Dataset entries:
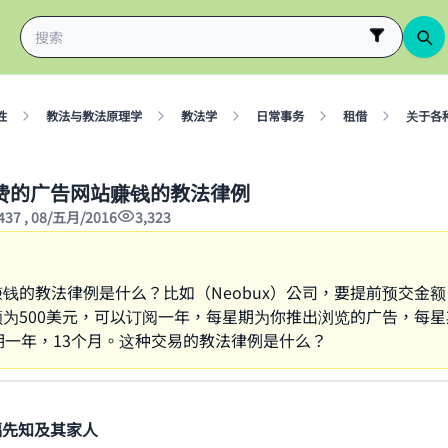
性
教法与教法原理学
教法学
日常事务
租借
关于各
费的广告网站赚钱的教法律例
437 , 08/五月/2016
3,323
钱的教法律例是什么？比如（Neobux）公司，要提前预交金
为500美元，可以订阅一年，每星期为你推出浏览的广告，每
期一年，13个月。这种交易的教法律例是什么？
福先知及其家人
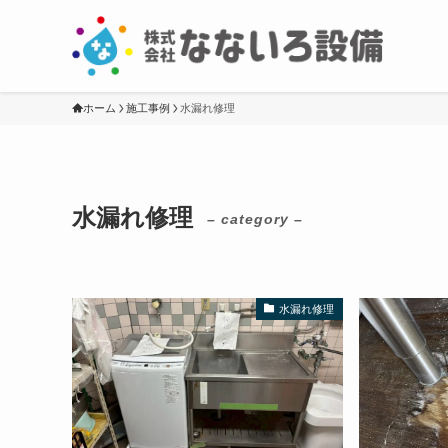
ホーム
施工事例
水漏れ修理
水漏れ修理
– category –
水漏れ修理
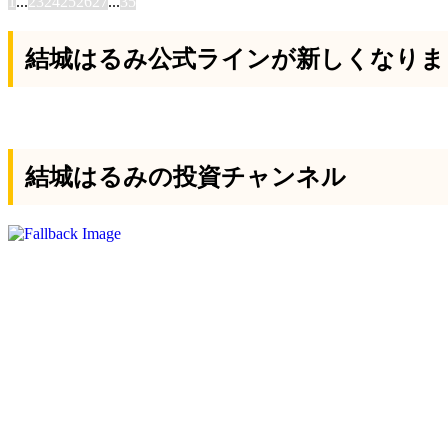
1
...
23
24
25
26
27
...
35
結城はるみ公式ラインが新しくなりま
結城はるみの投資チャンネル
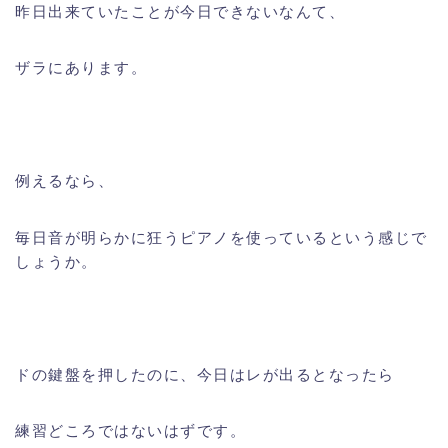
昨日出来ていたことが今日できないなんて、
ザラにあります。
例えるなら、
毎日音が明らかに狂うピアノを使っているという感じで
しょうか。
ドの鍵盤を押したのに、今日はレが出るとなったら
練習どころではないはずです。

#### JOB
Starting with the line containing "钱的教法律例是什么？比如（Neobux）公司，要提前预交金" and ending with the last line of the records above, write out each line exactly; no pictures.

#### RESULT OF THIS TASK
钱的教法律例是什么？比如（Neobux）公司，要提前预交金
为500美元，可以订阅一年，每星期为你推出浏览的广告，每
期一年，13个月。这种交易的教法律例是什么？
福先知及其家人
ホーム
施工事例
水漏れ修理
水漏れ修理
– category –
水漏れ修理
1
...
23
24
25
26
27
...
35
結城はるみ公式ラインが新しくなりま
結城はるみの投資チャンネル
昨日出来ていたことが今日できないなんて、
ザラにあります。
例えるなら、
毎日音が明らかに狂うピアノを使っているという感じで
しょうか。
ドの鍵盤を押したのに、今日はレが出るとなったら
練習どころではないはずです。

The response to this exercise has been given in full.